BONUS: Taking a probiotic has helped a lot of our athletes resolve issues with the gut while running. It works to improve the health of your gut, which is going to lessen issues.
Sip, Don’t Guzzle Electrolytes
Staying hydrated all day long is key. The body is water and it needs it for all of your organs to function at their best, plus a dehydrated muscle is more likely to be overworked and tada…cramp.
But during your run it’s also important to make sure that you sip rather than guzzle.
Coffee or other forms of caffeine can stimulate the digestive tract. I mean a lot of you know this because it makes you…well go!
Obviously during the run that activation along with the acidity can lead to uncomfortable stomach aches and pains.
Reduce Your Effort
If the cramps are coming on consistently on easy runs then it’s often a good sign you’re still running too hard for your current fitness level.
Remember that easy runs are designed to build your aerobic base, helping to increase your endurance and overall fitness. They are not days to be focused on your watch.
Stop with the NSAIDs
I’ve actually done an entire article on the dangers of taking pain relievers prior to running. But for our purpose here what you need to know is this could be the cause of your side cramps or stitches!
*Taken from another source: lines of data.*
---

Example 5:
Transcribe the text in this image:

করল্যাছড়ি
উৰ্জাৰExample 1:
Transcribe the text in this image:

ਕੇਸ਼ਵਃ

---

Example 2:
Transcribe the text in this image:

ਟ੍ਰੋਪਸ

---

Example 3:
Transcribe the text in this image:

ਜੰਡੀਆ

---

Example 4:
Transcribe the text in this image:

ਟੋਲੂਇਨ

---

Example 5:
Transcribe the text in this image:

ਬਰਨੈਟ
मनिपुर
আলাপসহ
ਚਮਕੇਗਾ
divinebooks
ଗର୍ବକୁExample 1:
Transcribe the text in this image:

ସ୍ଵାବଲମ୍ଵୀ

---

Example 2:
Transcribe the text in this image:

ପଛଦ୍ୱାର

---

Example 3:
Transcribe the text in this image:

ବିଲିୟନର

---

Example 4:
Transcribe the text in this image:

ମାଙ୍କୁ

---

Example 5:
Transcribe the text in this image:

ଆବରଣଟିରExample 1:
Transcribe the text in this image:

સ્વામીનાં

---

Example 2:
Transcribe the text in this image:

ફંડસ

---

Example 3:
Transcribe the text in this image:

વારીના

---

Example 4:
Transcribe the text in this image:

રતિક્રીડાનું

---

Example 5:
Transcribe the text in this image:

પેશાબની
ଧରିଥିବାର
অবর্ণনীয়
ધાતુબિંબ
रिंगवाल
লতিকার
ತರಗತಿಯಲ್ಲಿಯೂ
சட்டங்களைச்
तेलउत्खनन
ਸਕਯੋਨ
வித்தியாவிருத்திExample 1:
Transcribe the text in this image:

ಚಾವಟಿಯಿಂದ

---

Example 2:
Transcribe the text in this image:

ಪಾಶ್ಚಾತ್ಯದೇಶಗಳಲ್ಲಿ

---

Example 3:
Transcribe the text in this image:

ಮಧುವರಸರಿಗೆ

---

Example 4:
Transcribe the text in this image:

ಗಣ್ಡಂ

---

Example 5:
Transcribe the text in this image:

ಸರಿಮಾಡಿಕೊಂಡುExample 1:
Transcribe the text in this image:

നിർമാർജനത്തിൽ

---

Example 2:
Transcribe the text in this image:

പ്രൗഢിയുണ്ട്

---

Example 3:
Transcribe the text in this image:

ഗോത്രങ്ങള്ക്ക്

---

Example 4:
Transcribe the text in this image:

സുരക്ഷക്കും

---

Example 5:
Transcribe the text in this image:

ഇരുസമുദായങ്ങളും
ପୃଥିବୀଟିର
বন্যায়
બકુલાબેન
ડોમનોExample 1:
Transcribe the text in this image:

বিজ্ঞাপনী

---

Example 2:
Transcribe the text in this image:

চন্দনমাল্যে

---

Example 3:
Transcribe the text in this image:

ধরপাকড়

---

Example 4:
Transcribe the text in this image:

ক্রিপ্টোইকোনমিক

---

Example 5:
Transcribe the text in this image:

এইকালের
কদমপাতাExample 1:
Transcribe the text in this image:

A study of ultra runners found that those who were taking NSAIDS in advance of pain, “just to be safe”, ended up feeling worse during the run and were more likely to deal with stomach upset.
Practice Better Breathing
If a cramp comes on in the middle of a run, try slowing down to a walk. Then start taking some deep belly breaths.
We want to get as much oxygen in to the body and to all of the muscles as possible. Plus, that action deep breathing tells the body it’s ok to relax and we want relaxation ASAP.
Hopefully these tips help you prevent future stomach cramps while running!